At a Glance
- Tasks: Design and operate systems for GPU-accelerated workloads and data-intensive applications.
- Company: Innovative tech company focused on next-gen computational platforms.
- Benefits: Hybrid work model, competitive salary, and opportunities for professional growth.
- Why this job: Join a team making real-world impact in AI and machine learning.
- Qualifications: Experience in cloud environments, Linux, and Python for automation.
- Other info: Collaborative environment with strong focus on performance and reliability.
The predicted salary is between 48000 - 72000 £ per year.
We are building a next-generation computational platform that powers large-scale machine learning, data science, and scientific discovery. Our teams work at the intersection of cloud infrastructure, high-performance computing, and data engineering, enabling researchers and ML practitioners to move faster—from experimentation to real-world impact.
This role sits at the heart of the platform: designing, scaling, and operating systems that support GPU-accelerated workloads, batch pipelines, and data-intensive applications.
- Supporting ML training, inference, and experimentation at scale
- Performance, reliability, and cost optimisation
- Large-scale data pipelines and data platforms
- Data reliability, orchestration, and observability
- Close collaboration with ML and research teams
- Designing and evolving Kubernetes-based compute platforms across hybrid and multi-cloud environments
- Building and operating GPU-enabled infrastructure for ML and scientific workloads
- Ensuring security, data protection, backup, and disaster recovery best practices
- Partnering closely with ML engineers, data scientists, and researchers to unblock compute and data challenges
- Platform/infrastructure engineering
- ML infrastructure or MLOps
- Data engineering at scale
- Solid experience with Linux and cloud environments
- Experience with Python (or similar) for automation or services
Bonus: Experience supporting ML training or data science teams.
Senior AWS Engineer/Platform Engineer | in London employer: Hlx Life Sciences
Contact Detail:
Hlx Life Sciences Recruiting Team
StudySmarter Expert Advice 🤫
We think this is how you could land Senior AWS Engineer/Platform Engineer | in London
✨Tip Number 1
Network like a pro! Reach out to folks in the industry on LinkedIn or at meetups. We all know that sometimes it’s not just what you know, but who you know that can get you in the door.
✨Tip Number 2
Show off your skills! Create a portfolio or GitHub repo showcasing your projects, especially those related to AWS and ML infrastructure. This gives potential employers a taste of what you can do before they even meet you.
✨Tip Number 3
Prepare for the interview like it’s a big exam. Research the company, understand their tech stack, and be ready to discuss how your experience aligns with their needs. We want to see you shine!
✨Tip Number 4
Don’t forget to apply through our website! It’s the best way to ensure your application gets seen by the right people. Plus, we love seeing candidates who are proactive about their job search.

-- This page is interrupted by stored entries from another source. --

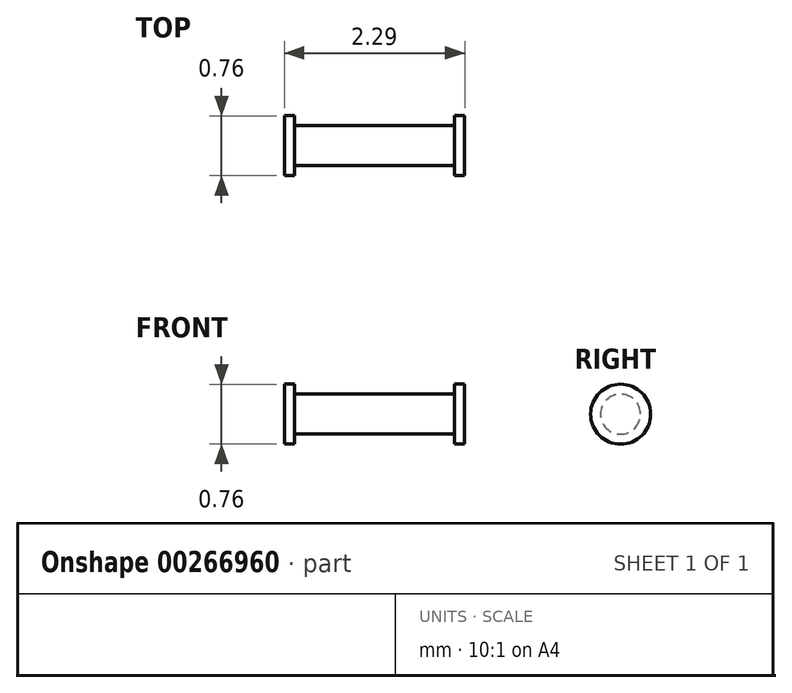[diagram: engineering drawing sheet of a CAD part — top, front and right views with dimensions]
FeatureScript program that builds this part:
annotation { "Feature Type Name" : "Feature", "Feature Type Description" : "" }
export const myFeature = defineFeature(function(context is Context, id is Id, definition is map)
    precondition{}
    {
        {
            var Q0;
            Q0=qCreatedBy(makeId("Front.planeOp"),FACE);
            var sketch = newSketch(context, id + "F0", { "sketchPlane" : qUnion([Q0])});
            skLineSegment(sketch, "E0", {"start": v(2.29, 0) * mm, "end": v(0, 0) * mm});
            skLineSegment(sketch, "E1", {"start": v(0, 0) * mm, "end": v(0, 0.38) * mm});
            skLineSegment(sketch, "E2", {"start": v(0, 0.38) * mm, "end": v(0.13, 0.38) * mm});
            skLineSegment(sketch, "E3", {"start": v(0.13, 0.38) * mm, "end": v(0.13, 0.25) * mm});
            skLineSegment(sketch, "E4", {"start": v(0.13, 0.25) * mm, "end": v(2.16, 0.25) * mm});
            skLineSegment(sketch, "E5", {"start": v(2.16, 0.25) * mm, "end": v(2.16, 0.38) * mm});
            skLineSegment(sketch, "E6", {"start": v(2.16, 0.38) * mm, "end": v(2.29, 0.38) * mm});
            skLineSegment(sketch, "E7", {"start": v(2.29, 0.38) * mm, "end": v(2.29, 0) * mm});
            skSolve(sketch);
        }
        {
            var Q0;
            Q0 = qSketchRegion(id + "F0", true);
            var Q1;
            Q1=sQuery(id+"F0.wireOp",EDGE,"E0");
            revolve(context, id + "F1", {"entities" : qUnion([Q0]), "axis" : qUnion([Q1]), "revolveType" : RevolveType.FULL});
        }
    });
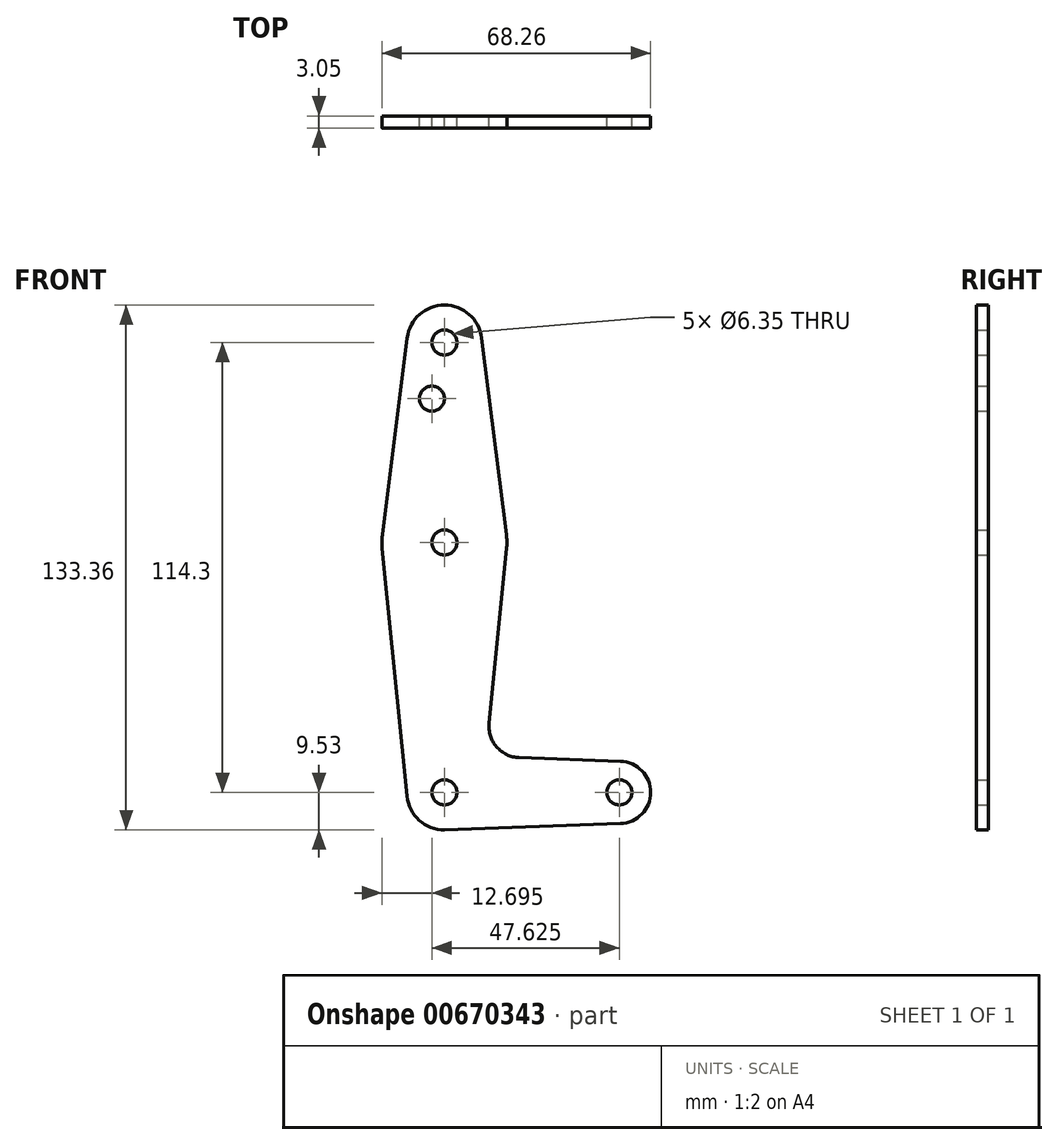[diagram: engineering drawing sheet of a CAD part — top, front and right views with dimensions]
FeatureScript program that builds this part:
annotation { "Feature Type Name" : "Feature", "Feature Type Description" : "" }
export const myFeature = defineFeature(function(context is Context, id is Id, definition is map)
    precondition{}
    {
        {
            var Q0;
            Q0=qCreatedBy(makeId("Front.planeOp"),FACE);
            var sketch = newSketch(context, id + "F0", { "sketchPlane" : qUnion([Q0])});
            skLineSegment(sketch, "E0", {"start": v(0, 0) * mm, "end": v(0, 114.3) * mm, "construction": true});
            skLineSegment(sketch, "E1", {"start": v(0, 0) * mm, "end": v(44.45, 0) * mm, "construction": true});
            skCircle(sketch, "E2", {"center": v(0, 0) * mm, "radius": 9.53 * mm});
            skCircle(sketch, "E3", {"center": v(0, 114.3) * mm, "radius": 9.53 * mm});
            skCircle(sketch, "E4", {"center": v(0, 63.5) * mm, "radius": 15.88 * mm});
            skCircle(sketch, "E5", {"center": v(44.45, 0) * mm, "radius": 7.94 * mm});
            skLineSegment(sketch, "E6", {"start": v(-9.45, 115.5) * mm, "end": v(-15.75, 65.48) * mm});
            skLineSegment(sketch, "E7", {"start": v(9.45, 115.5) * mm, "end": v(15.75, 65.48) * mm});
            skCircle(sketch, "E8", {"center": v(0, 114.3) * mm, "radius": 3.18 * mm});
            skCircle(sketch, "E9", {"center": v(0, 63.5) * mm, "radius": 3.18 * mm});
            skCircle(sketch, "E10", {"center": v(0, 0) * mm, "radius": 3.18 * mm});
            skCircle(sketch, "E11", {"center": v(44.45, 0) * mm, "radius": 3.18 * mm});
            skCircle(sketch, "E12", {"center": v(-3.18, 100.03) * mm, "radius": 3.18 * mm});
            skLineSegment(sketch, "E13", {"start": v(18.97, 8.85) * mm, "end": v(44.73, 7.93) * mm});
            skLineSegment(sketch, "E14", {"start": v(15.8, 61.91) * mm, "end": v(11.34, 17.59) * mm});
            skLineSegment(sketch, "E15", {"start": v(-15.8, 61.91) * mm, "end": v(-9.48, -0.95) * mm});
            skLineSegment(sketch, "E16", {"start": v(0, -9.53) * mm, "end": v(44.73, -7.93) * mm});
            skPoint(sketch, "E17.newPointA", {"position": v(0, 9.53) * mm});
            skArc(sketch, "E17.filletArc", {"start": v(11.34, 17.59) * mm, "mid": v(13.26, 11.57) * mm, "end": v(18.97, 8.85) * mm});
            skSolve(sketch);
        }
        {
            var Q0;
            {var subQ0=sQuery(id+"F0.wireOp",EDGE,"E13");Q0=makeQuery(id+"F0.imprint","IMPRINT",FACE,{"disambiguationData":[TD([[makeQuery(id+"F0.imprint","IMPRINT",EDGE,{"derivedFrom":subQ0}),-1.0]])]});}
            var Q1;
            {var subQ1=sQuery(id+"F0.wireOp",EDGE,"E6");Q1=makeQuery(id+"F0.imprint","IMPRINT",FACE,{"disambiguationData":[TD([[makeQuery(id+"F0.imprint","IMPRINT",EDGE,{"derivedFrom":subQ1}),1.0]])]});}
            var Q2;
            Q2=makeQuery(id+"F0.imprint","IMPRINT",FACE,{"disambiguationData":[TD([[makeQuery(id+"F0.imprint","IMPRINT",EDGE,{"derivedFrom":sQuery(id+"F0.wireOp",EDGE,"E8")}),-1.0]])]});
            var Q3;
            Q3=makeQuery(id+"F0.imprint","IMPRINT",FACE,{"disambiguationData":[TD([[makeQuery(id+"F0.imprint","IMPRINT",EDGE,{"derivedFrom":sQuery(id+"F0.wireOp",EDGE,"E9")}),-1.0]])]});
            var Q4;
            Q4=makeQuery(id+"F0.imprint","IMPRINT",FACE,{"disambiguationData":[TD([[makeQuery(id+"F0.imprint","IMPRINT",EDGE,{"derivedFrom":sQuery(id+"F0.wireOp",EDGE,"E10")}),-1.0]])]});
            var Q5;
            Q5=makeQuery(id+"F0.imprint","IMPRINT",FACE,{"disambiguationData":[TD([[makeQuery(id+"F0.imprint","IMPRINT",EDGE,{"derivedFrom":sQuery(id+"F0.wireOp",EDGE,"E11")}),-1.0]])]});
            extrude(context, id + "F1", {"entities" : qUnion([Q0, Q1, Q2, Q3, Q4, Q5]), "depth" : 3.05 * mm, "offsetDistance" : 25.4 * mm});
        }
    });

We think you need these skills to ace Senior AWS Engineer/Platform Engineer | in London
Some tips for your application 🫡
Tailor Your CV: Make sure your CV reflects the skills and experiences that align with the Senior AWS Engineer role. Highlight your experience with cloud infrastructure, data engineering, and any relevant projects you've worked on.
Craft a Compelling Cover Letter: Use your cover letter to tell us why you're passionate about building next-gen computational platforms. Share specific examples of how you've tackled challenges in ML infrastructure or data engineering.
Showcase Your Technical Skills: Don’t forget to mention your proficiency in Linux, Python, and any experience with Kubernetes or GPU-enabled infrastructure. We want to see how you can contribute to our platform right from the start!
Apply Through Our Website: For the best chance of getting noticed, apply directly through our website. It helps us keep track of your application and ensures it reaches the right team quickly!
How to prepare for a job interview at Hlx Life Sciences
✨Know Your Tech Inside Out
Make sure you brush up on your knowledge of AWS, Kubernetes, and GPU-accelerated workloads. Be ready to discuss specific projects where you've designed or operated systems in these areas. The more you can demonstrate your hands-on experience, the better!
✨Showcase Your Collaboration Skills
This role involves working closely with ML engineers and data scientists, so be prepared to share examples of how you've successfully collaborated in the past. Highlight any experiences where you’ve unblocked challenges for teams or improved workflows.
✨Prepare for Problem-Solving Questions
Expect to face technical problem-solving scenarios during the interview. Practice articulating your thought process clearly as you tackle these challenges. This will show your analytical skills and how you approach complex issues in platform engineering.
✨Understand the Company’s Vision
Familiarise yourself with the company’s mission around machine learning and scientific discovery. Being able to align your personal goals with their vision will not only impress the interviewers but also help you articulate why you’re a great fit for the team.